• _Task goal_
Reproduce the material below word for word, omitting the pictures from your answer.

• _Items stored from a collection_
*** Block opens ***

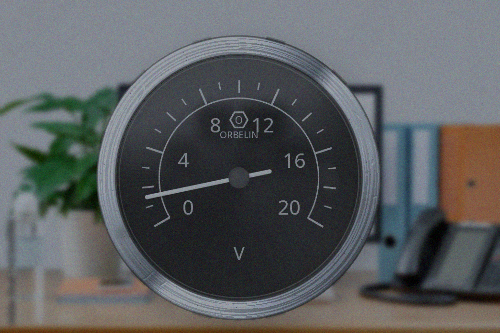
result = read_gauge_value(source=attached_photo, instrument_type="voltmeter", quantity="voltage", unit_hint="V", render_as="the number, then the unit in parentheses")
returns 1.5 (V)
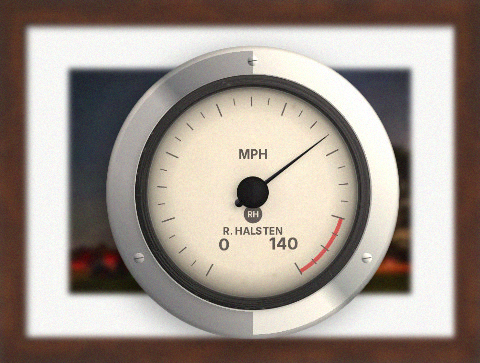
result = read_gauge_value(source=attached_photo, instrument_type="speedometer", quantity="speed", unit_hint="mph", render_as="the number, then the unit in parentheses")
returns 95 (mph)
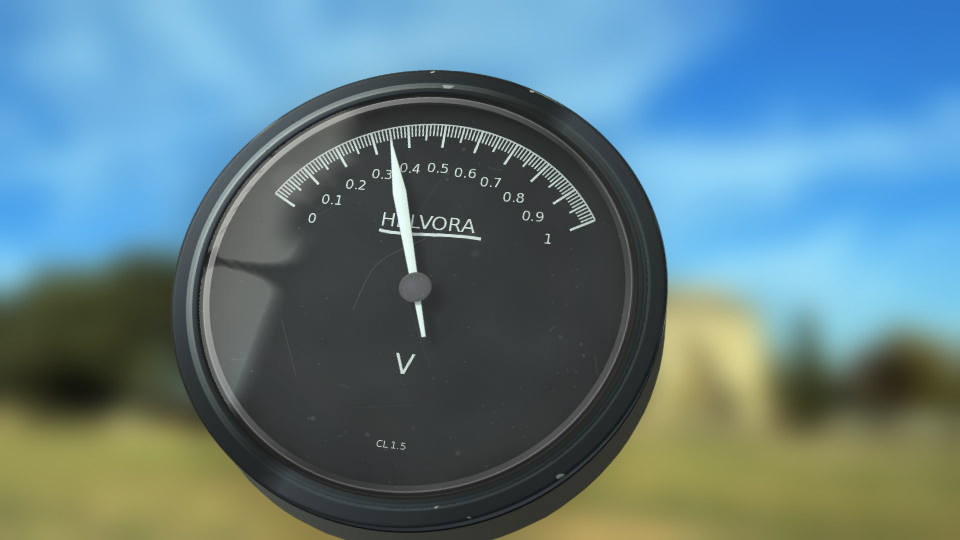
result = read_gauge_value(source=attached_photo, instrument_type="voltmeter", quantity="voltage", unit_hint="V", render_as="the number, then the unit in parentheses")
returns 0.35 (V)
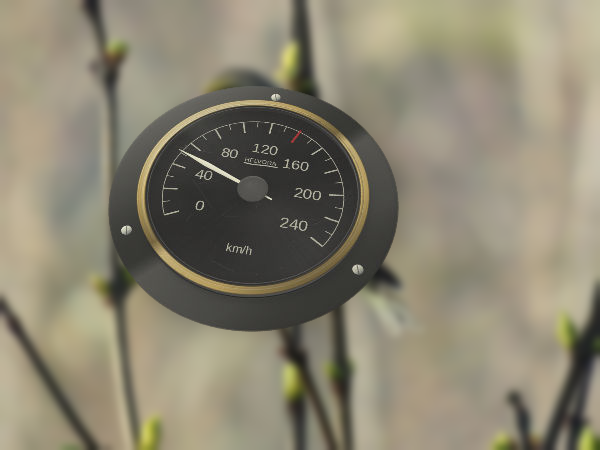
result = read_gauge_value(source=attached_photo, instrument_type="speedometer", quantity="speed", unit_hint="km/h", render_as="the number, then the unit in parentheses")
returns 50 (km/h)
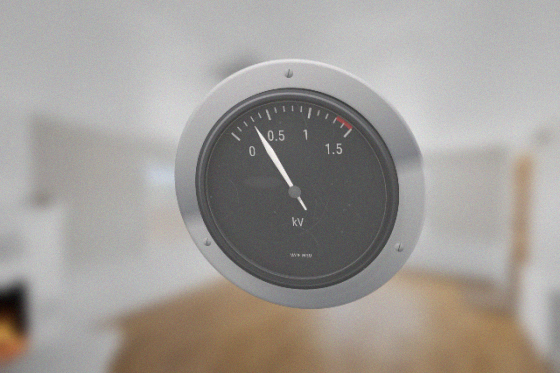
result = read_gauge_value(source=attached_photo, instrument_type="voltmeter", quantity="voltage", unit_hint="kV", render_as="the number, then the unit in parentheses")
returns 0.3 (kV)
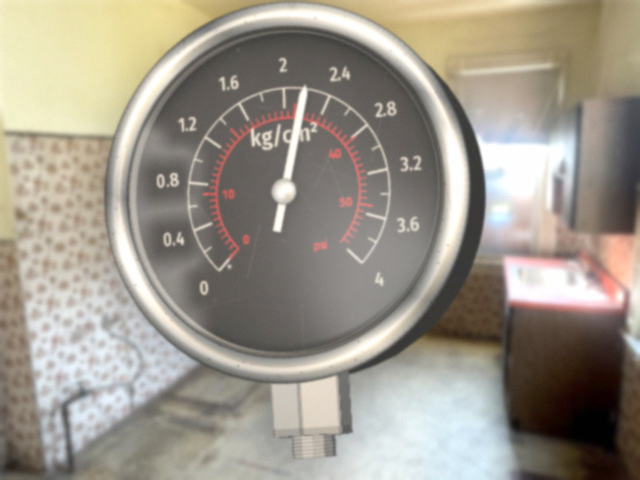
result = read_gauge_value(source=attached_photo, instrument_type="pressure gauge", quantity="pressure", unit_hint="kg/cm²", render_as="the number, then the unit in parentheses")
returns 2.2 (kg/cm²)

*** Block closes ***

• _Response area_
result = read_gauge_value(source=attached_photo, instrument_type="voltmeter", quantity="voltage", unit_hint="V", render_as="the number, then the unit in parentheses")
returns 1.5 (V)
result = read_gauge_value(source=attached_photo, instrument_type="speedometer", quantity="speed", unit_hint="mph", render_as="the number, then the unit in parentheses")
returns 95 (mph)
result = read_gauge_value(source=attached_photo, instrument_type="voltmeter", quantity="voltage", unit_hint="V", render_as="the number, then the unit in parentheses")
returns 0.35 (V)
result = read_gauge_value(source=attached_photo, instrument_type="speedometer", quantity="speed", unit_hint="km/h", render_as="the number, then the unit in parentheses")
returns 50 (km/h)
result = read_gauge_value(source=attached_photo, instrument_type="voltmeter", quantity="voltage", unit_hint="kV", render_as="the number, then the unit in parentheses")
returns 0.3 (kV)
result = read_gauge_value(source=attached_photo, instrument_type="pressure gauge", quantity="pressure", unit_hint="kg/cm²", render_as="the number, then the unit in parentheses")
returns 2.2 (kg/cm²)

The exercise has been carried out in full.